Consolidation (green)Purchase orders that could be merged to save cost.
Sales deviation (yellow)Last month’s sales differ sharply from the recent average.
A sales deviation message reads like a headline, for example “Spike: Sold 1,200 units last month, +45% vs 3-month avg of 830” or a “Drop: …” version when sales fell.

How the actions work

The Actions column matches the button to the problem:
  • Stockout-family rows (stockout and stockout-risk types) show an Expedite button — pull an incoming order in earlier so stock arrives sooner.
  • Overstock rows show a Defer button — push an order later so you stop adding to the excess.
  • Consolidation rows show a Consolidate button — merge purchase orders together.
Each action opens in a new tab so you keep your place in the list. You can Dismiss an action, which greys out the row, and later Restore it if you change your mind. If a row has already been acted on, its button is disabled — for example “Already expedited — no further expedite possible for this product.” Clicking a row jumps you straight to the right place to work:
  • Order delay → the affected purchase order.
  • Demand or sales issues → the demand plan, pre-filtered to that product.
  • Consolidation → the purchase-order consolidation screen.
  • Everything else → the product’s supply view.

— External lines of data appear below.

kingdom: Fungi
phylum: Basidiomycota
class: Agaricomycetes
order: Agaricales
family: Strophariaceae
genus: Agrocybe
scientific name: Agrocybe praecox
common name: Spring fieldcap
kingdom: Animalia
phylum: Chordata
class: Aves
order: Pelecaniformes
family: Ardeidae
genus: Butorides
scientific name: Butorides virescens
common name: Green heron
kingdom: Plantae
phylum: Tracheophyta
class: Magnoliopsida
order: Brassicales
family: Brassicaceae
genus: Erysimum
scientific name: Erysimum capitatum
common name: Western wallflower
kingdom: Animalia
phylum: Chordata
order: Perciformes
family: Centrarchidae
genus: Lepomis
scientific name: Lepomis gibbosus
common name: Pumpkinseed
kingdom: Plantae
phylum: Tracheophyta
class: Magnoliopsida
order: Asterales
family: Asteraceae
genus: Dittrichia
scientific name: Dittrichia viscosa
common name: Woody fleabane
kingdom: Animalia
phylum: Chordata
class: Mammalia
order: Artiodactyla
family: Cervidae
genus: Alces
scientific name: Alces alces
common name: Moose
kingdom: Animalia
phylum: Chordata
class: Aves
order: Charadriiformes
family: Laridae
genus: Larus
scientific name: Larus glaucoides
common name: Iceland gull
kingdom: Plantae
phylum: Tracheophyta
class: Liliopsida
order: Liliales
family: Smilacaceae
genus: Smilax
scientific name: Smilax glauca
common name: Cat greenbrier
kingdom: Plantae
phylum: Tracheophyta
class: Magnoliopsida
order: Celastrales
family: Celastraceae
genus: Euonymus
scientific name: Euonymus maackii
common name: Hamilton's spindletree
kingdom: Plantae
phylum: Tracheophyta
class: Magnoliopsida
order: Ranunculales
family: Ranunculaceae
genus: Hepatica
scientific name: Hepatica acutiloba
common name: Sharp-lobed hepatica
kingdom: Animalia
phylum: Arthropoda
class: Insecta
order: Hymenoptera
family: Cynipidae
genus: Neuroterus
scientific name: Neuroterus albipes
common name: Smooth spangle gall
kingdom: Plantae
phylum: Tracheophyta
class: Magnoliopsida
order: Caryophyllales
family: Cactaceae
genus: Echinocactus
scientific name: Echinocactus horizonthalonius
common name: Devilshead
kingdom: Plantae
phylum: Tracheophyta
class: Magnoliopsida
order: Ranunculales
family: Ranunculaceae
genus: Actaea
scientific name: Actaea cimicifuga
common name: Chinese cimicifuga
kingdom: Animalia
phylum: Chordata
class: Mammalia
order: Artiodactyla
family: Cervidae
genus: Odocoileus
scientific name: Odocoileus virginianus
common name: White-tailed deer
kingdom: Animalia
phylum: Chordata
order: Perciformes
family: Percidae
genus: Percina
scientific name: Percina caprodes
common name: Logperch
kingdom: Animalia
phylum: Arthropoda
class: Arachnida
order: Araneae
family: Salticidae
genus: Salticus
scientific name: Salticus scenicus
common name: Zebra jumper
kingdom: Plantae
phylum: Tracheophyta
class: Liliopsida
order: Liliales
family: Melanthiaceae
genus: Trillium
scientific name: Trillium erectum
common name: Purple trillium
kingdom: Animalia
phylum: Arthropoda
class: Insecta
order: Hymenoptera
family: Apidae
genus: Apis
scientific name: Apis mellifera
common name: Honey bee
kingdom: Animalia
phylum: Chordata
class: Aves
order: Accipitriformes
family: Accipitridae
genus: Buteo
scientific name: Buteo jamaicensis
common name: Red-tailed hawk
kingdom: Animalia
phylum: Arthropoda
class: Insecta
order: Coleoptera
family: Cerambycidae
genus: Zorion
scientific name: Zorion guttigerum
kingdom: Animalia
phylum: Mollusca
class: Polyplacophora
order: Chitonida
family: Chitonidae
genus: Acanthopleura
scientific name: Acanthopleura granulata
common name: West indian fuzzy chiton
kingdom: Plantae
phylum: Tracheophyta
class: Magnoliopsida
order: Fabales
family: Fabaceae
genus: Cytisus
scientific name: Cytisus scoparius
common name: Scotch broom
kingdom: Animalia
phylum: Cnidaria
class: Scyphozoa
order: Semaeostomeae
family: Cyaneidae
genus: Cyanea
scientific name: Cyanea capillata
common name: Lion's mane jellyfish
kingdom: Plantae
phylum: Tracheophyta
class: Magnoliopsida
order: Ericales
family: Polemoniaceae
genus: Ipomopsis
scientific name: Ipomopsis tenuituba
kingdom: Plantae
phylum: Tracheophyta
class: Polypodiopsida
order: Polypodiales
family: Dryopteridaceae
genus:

Finding what matters: filters and sort

  • Search by SKU or title.
  • Filter by a single alert-type chip to show just one kind of exception.
  • Narrow further by Assignee, Warehouse, Supplier, Group, and Category.
  • Use the Include bundles toggle to show or hide bundled products.
Sorting puts the most urgent, actionable work first: expedite-actionable rows lead, then defer rows, then the rest.

Step by step: clear a stockout risk

  1. On the Cockpit, open the Exceptions tab.
  2. Click the Stockout risk chip to show only those rows.
  3. Read the Message to confirm the product and how soon it runs out.
  4. Click Expedite in the Actions column. The order opens in a new tab, pulled in earlier.
  5. Back on the list, if the item is handled, Dismiss the row to grey it out.

Example

You open Exceptions to a badge reading 23. Sorted by default, the top rows are red Stockout and orange Stockout risk items with Expedite buttons. You expedite two, then reach a yellow Sales deviation: “Spike: Sold 1,200 units last month, +45% vs 3-month avg of 830.” You click the row, land in the demand plan for that product, and adjust the forecast so the spike is not treated as normal.
Tip: See Expedite / Defer & supply planning for how pulling orders in and pushing them out reshapes your plan.
Note: Dismissing an action only greys the row for you — it does not cancel the underlying order. Use Restore to bring a dismissed action back.